● TEXT PASSAGE

Indeed :) . Let's serialize that. Do you want me to do it ?
Thanks,

--
Corentin Chary
http://xf.iksaif.net - http://uffs.org

2009-07-29 12:17:17

by Alan Jenkins

[permalink] [raw]
Subject: Re: eeepc_hotkey rmmod issues

Corentin Chary wrote:
> On Wed, Jul 29, 2009 at 2:02 PM, Alan
> Jenkins<[email protected]> wrote:
>
>> On 7/29/09, Corentin Chary <[email protected]> wrote:
>>
>>> On Wed, Jul 29, 2009 at 12:01 PM, Alan
>>> Jenkins<[email protected]> wrote:
>>>
>>>> On 7/28/09, Corentin Chary <[email protected]> wrote:
>>>>
>>>>> On Tue, Jul 28, 2009 at 9:19 PM, Alan
>>>>> Jenkins<[email protected]> wrote:
>>>>>
>>>>>> But we should still fix the underlying problem. It sounds like
>>>>>> there's a narrow danger window on module unload. And it's still there
>>>>>> in 2.6.31-rc4:
>>>>>>
>>>>>> 1019 static void eeepc_rfkill_exit(void)
>>>>>> 1020 {
>>>>>> 1021 eeepc_unregister_rfkill_notifier("\\_SB.PCI0.P0P6");
>>>>>> 1022 eeepc_unregister_rfkill_notifier("\\_SB.PCI0.P0P7");
>>>>>> 1023 if (ehotk->wlan_rfkill)
>>>>>> 1024 rfkill_unregister(ehotk->wlan_rfkill);
>>>>>>
>>>>>> Really we need to perform these unregistrations "at the same time".
>>>>>> The rfkill device relies on the notifier, but the notifier callback
>>>>>> also uses the rfkill device. I guess we will need to a mutex to
>>>>>> synchronize unregistration (and registration).
>>>>>>
>>>>> I think 2.6.31 is ok,
>>>>>
>>>>> In 2.6.30, we called eeepc_unregister_rfkill_notifier after
>>>>> rfkill_free, which was an error because
>>>>> the notifier callback uses the rfkill device.
>>>>>
>>>> Ok. I don't see how that causes Luciano's errors. So I guess he was
>>>> right to blame the wireless driver.
>>>>
>>> If he was using 2.6.30, then :
>>> eeepc_unregister_rfkill_notifier() was called after rfkill_unregister()
>>> And the callback was still registered after rfkill_unregister(), *Ooops*
>>>
>>> In 2.6.31 we first unregister the callback, and then rfkill, so rmmod
>>> should works.
>>>
>>>
>>>>> But I believe that the rfkill device can work without the notifier
>>>>> (which is an acpi notifier).
>>>>>
>>>> I don't think it can.

● DIRECTION 1
Answer the following questions using the eeepc_hotkey thread:
(a) In which kernel version does the thread say the narrow danger window on module unload is still present?
(b) According to the thread, what is unregistered first in 2.6.31?
(c) What kind of notifier is the notifier said to be?
● DIRECTION 2
Translate this sentence from the eeepc_hotkey thread into German: "The rfkill device relies on the notifier, but the notifier callback also uses the rfkill device."

● SUPPLIED DATA
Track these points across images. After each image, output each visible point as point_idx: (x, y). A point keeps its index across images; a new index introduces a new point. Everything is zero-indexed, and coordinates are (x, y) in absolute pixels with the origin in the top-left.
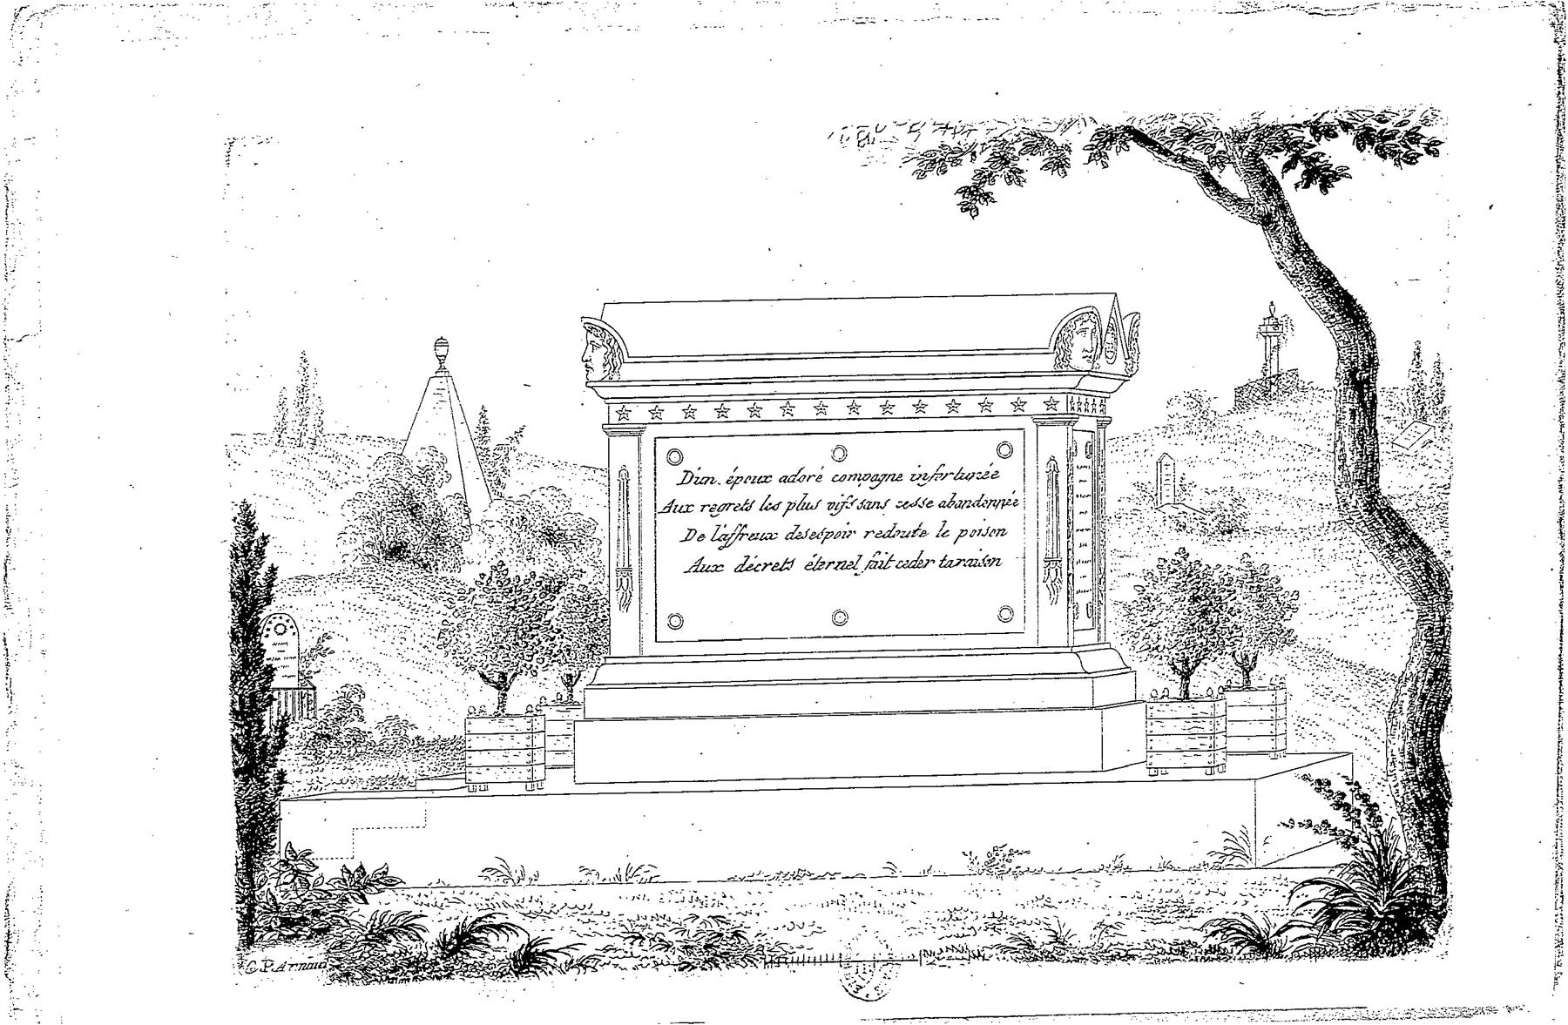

● EXERCISE OUTPUT 1
(a) 2.6.31-rc4
(b) The callback is unregistered first, and then rfkill.
(c) An acpi notifier.

● EXERCISE OUTPUT 2
Das rfkill-Gerät ist auf den Notifier angewiesen, aber der Notifier-Callback verwendet ebenfalls das rfkill-Gerät.